Tag: accessight

How to: set access right to folders

Today I stumped upon this question Solution for Handling File Upload Permissions in Episerver CMS 12, and there is a simple solution for that

Using the  EditSecurity.aspx comes in handy but it is not very future proof as it is now removed in CMS 12 with its siblings WebForms part. However, we can easily make up for that by using the APIs – which is meant to remain for a long time. Even better, this could be set up to be done automatedly and repeatedly. The little secret is IContentSecurityRepository which is what EditSecurity.aspx used under the hood.

To set the access right of a content, this is what you need

        var contentlink = new ContentReference(100);
        var content = _contentRepository.Get<IContent>(contentlink);
        if (content is IContentSecurable securable)
        {
            var descriptor = securable.GetContentSecurityDescriptor();
            descriptor.Clear();
            descriptor.AddEntry(new AccessControlEntry("Everyone", AccessLevel.Read, SecurityEntityType.Role));
            descriptor.AddEntry(new AccessControlEntry("Author", AccessLevel.Read | AccessLevel.Create | AccessLevel.Edit | AccessLevel.Delete | AccessLevel.Publish, SecurityEntityType.Role));
//any other access rights that you need to set
            _contentSecurityRepository.Save(contentlink, descriptor, SecuritySaveType.Replace);
        }

The first two lines are from for demonstration, and not very “automated”. You might have some hard coded value there or might have to work your magic to find the right content. (Just a kind note, if you want your code to work consistently between sites, make sure to use ContentGuid instead ContentId which is changed depending on the database).

The rest of the code is quite self-explanatory.
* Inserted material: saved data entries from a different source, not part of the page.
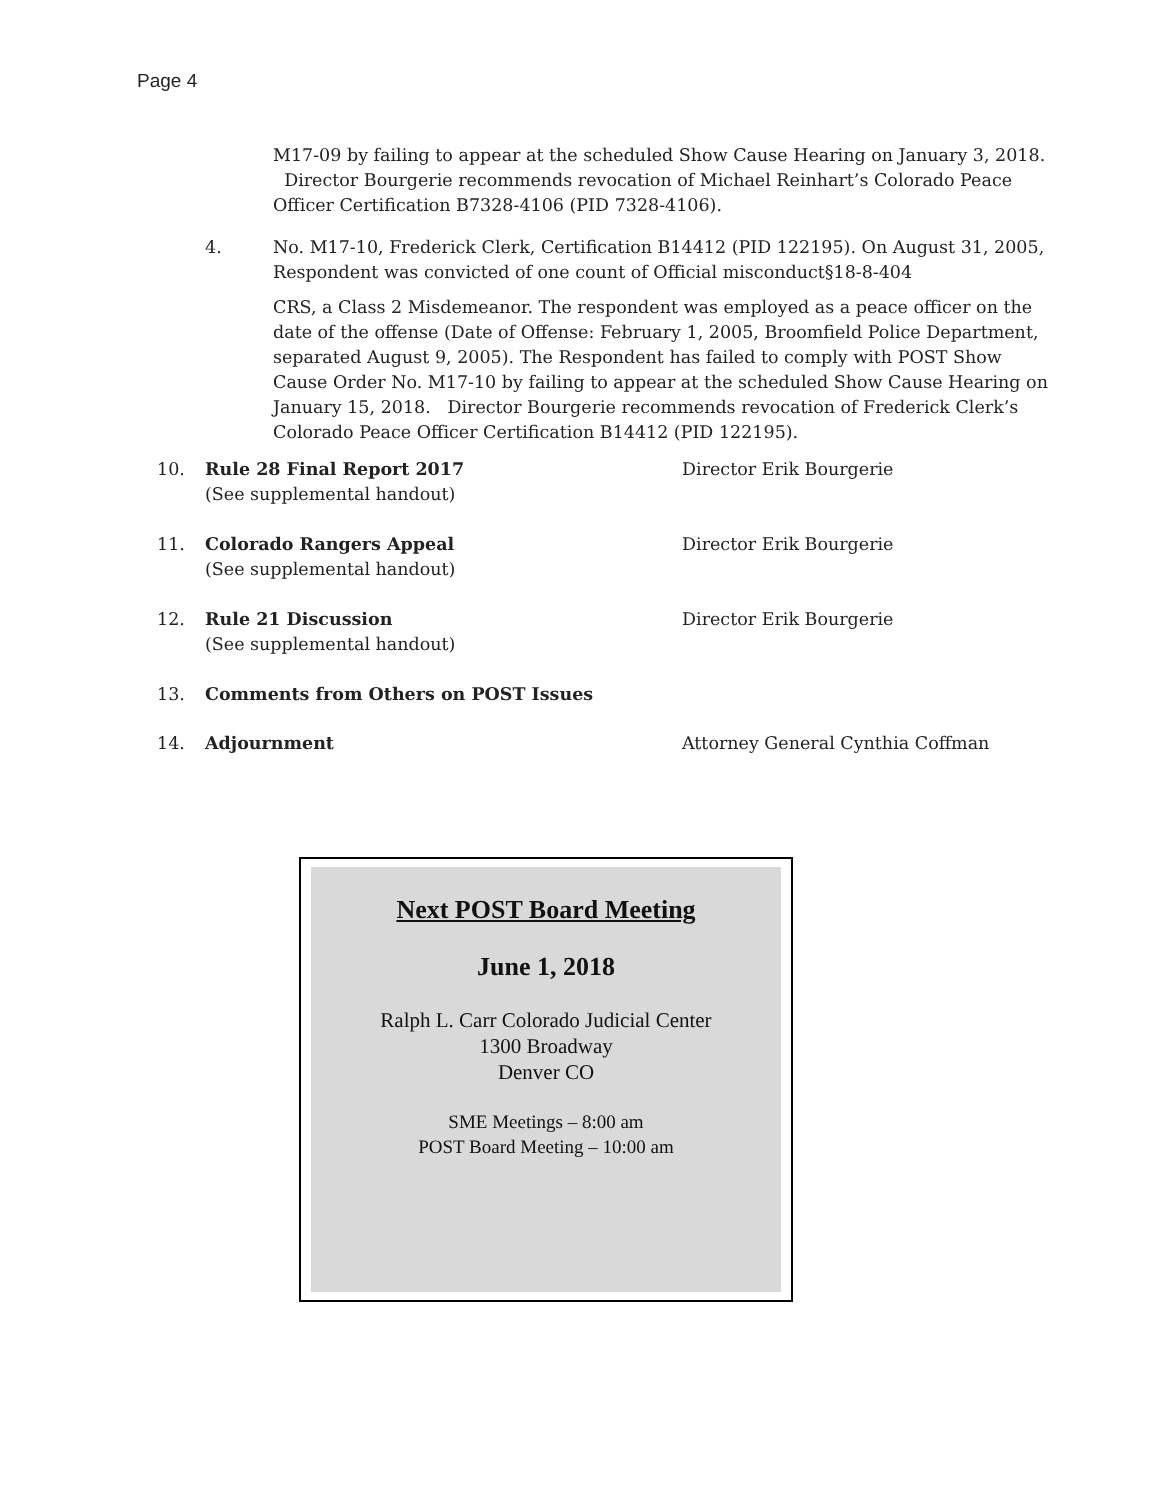Page 4
M17-09 by failing to appear at the scheduled Show Cause Hearing on January 3, 2018. Director Bourgerie recommends revocation of Michael Reinhart’s Colorado Peace Officer Certification B7328-4106 (PID 7328-4106).
4. No. M17-10, Frederick Clerk, Certification B14412 (PID 122195). On August 31, 2005, Respondent was convicted of one count of Official misconduct§18-8-404
CRS, a Class 2 Misdemeanor. The respondent was employed as a peace officer on the date of the offense (Date of Offense: February 1, 2005, Broomfield Police Department, separated August 9, 2005). The Respondent has failed to comply with POST Show Cause Order No. M17-10 by failing to appear at the scheduled Show Cause Hearing on January 15, 2018. Director Bourgerie recommends revocation of Frederick Clerk’s Colorado Peace Officer Certification B14412 (PID 122195).
10. Rule 28 Final Report 2017
(See supplemental handout)
Director Erik Bourgerie
11. Colorado Rangers Appeal
(See supplemental handout)
Director Erik Bourgerie
12. Rule 21 Discussion
(See supplemental handout)
Director Erik Bourgerie
13. Comments from Others on POST Issues
14. Adjournment Attorney General Cynthia Coffman
Next POST Board Meeting
June 1, 2018
Ralph L. Carr Colorado Judicial Center
1300 Broadway
Denver CO
SME Meetings – 8:00 am
POST Board Meeting – 10:00 am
You check if your content implements IContentSecurable which is required to have access rights. Then you clear any existing access rights and add your desirable ones. Finally save it with the SecuritySaveType.Replace to make sure that only access rights you wanted, exist.

This code can be run multiple times (Idempotent). You can add it to a scheduled job, or even better, a startup routine, to make sure that you always have the right access rights of specific content.